Further to an earlier post. When making my PRP application which I plan to make under 27 (g) as I have been married to an SA citizen for 4 years (living together for 7 years).

Do I still need a job offer or a business plan as part of the application?

My wife is planning to be self employed but my plans are a bit vague, managing uk property investments would make a small income but I plan to also look for employment once in SA.

Would I need something a bit more definite?

Thanks

Iain


----------



## LegalMan (Dec 26, 2012)

iain79wmin said:


> Hello,
> 
> Further to an earlier post. When making my PRP application which I plan to make under 27 (g) as I have been married to an SA citizen for 4 years (living together for 7 years).
> 
> ...


You may get this PR permit, but the Immigration Act says 5 years. That said, it is based on a permanent relationship and thus you don't need to prove anything else. Once you have PR, you're good to go. The issue is what visa you'll use while you wait for your PR permit to go through.


----------



## iain79wmin (Mar 28, 2016)

LegalMan said:


> You may get this PR permit, but the Immigration Act says 5 years. That said, it is based on a permanent relationship and thus you don't need to prove anything else.
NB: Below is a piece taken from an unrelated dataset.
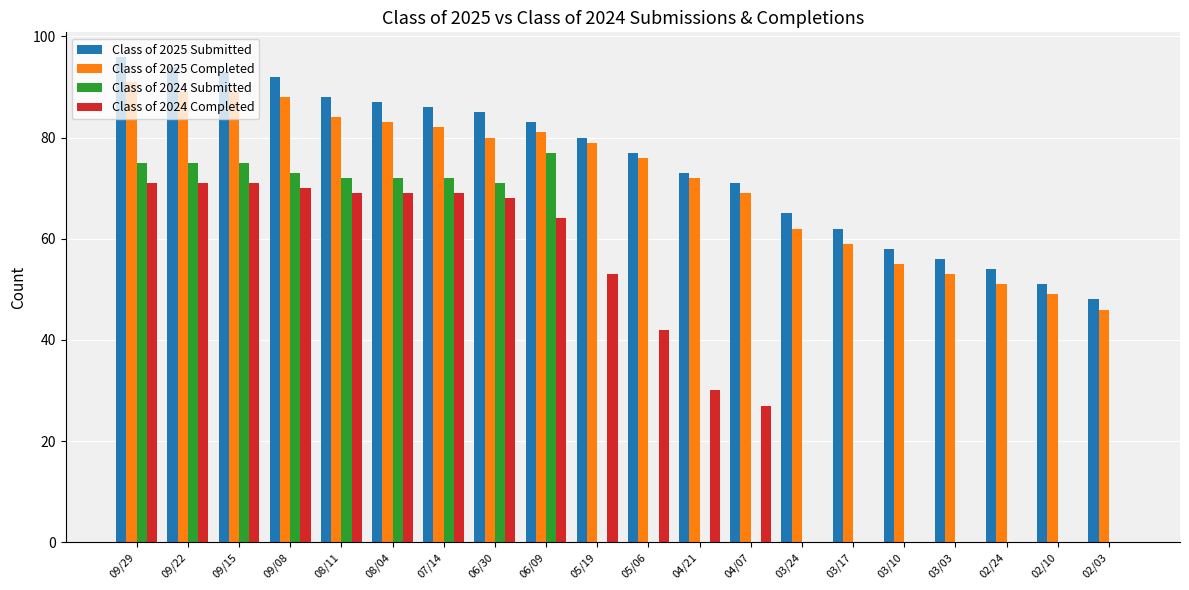

Which series has the widest spread of values?

Class of 2024 Submitted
Once you have PR, you're good to go. The issue is what visa you'll use while you wait for your PR permit to go through.



Many thanks that is very useful - we plan to apply from the UK and only make the move to SA should I successfully get a permanent resident permit. We have owned a house / lived together in London for the last 6 years I was hoping this should be enough evidence of a permanent relationship. We will have been married for 5 years in July 2017 but ideally I did not want to wait until then to make the application. Is this wise?

My wife jumped through many hoops to get her UK citizenship so I am prepared to do the same so we can start a life in SA.


----------



## LegalMan (Dec 26, 2012)

You can decide what you want to do in SA (what is your purpose: work, study, start a business) and then apply for a temporary residence visa based on being married to a SA citizen and then a Section 11(6) with the correct purpose. Then you can apply for PR later in 2017.


----------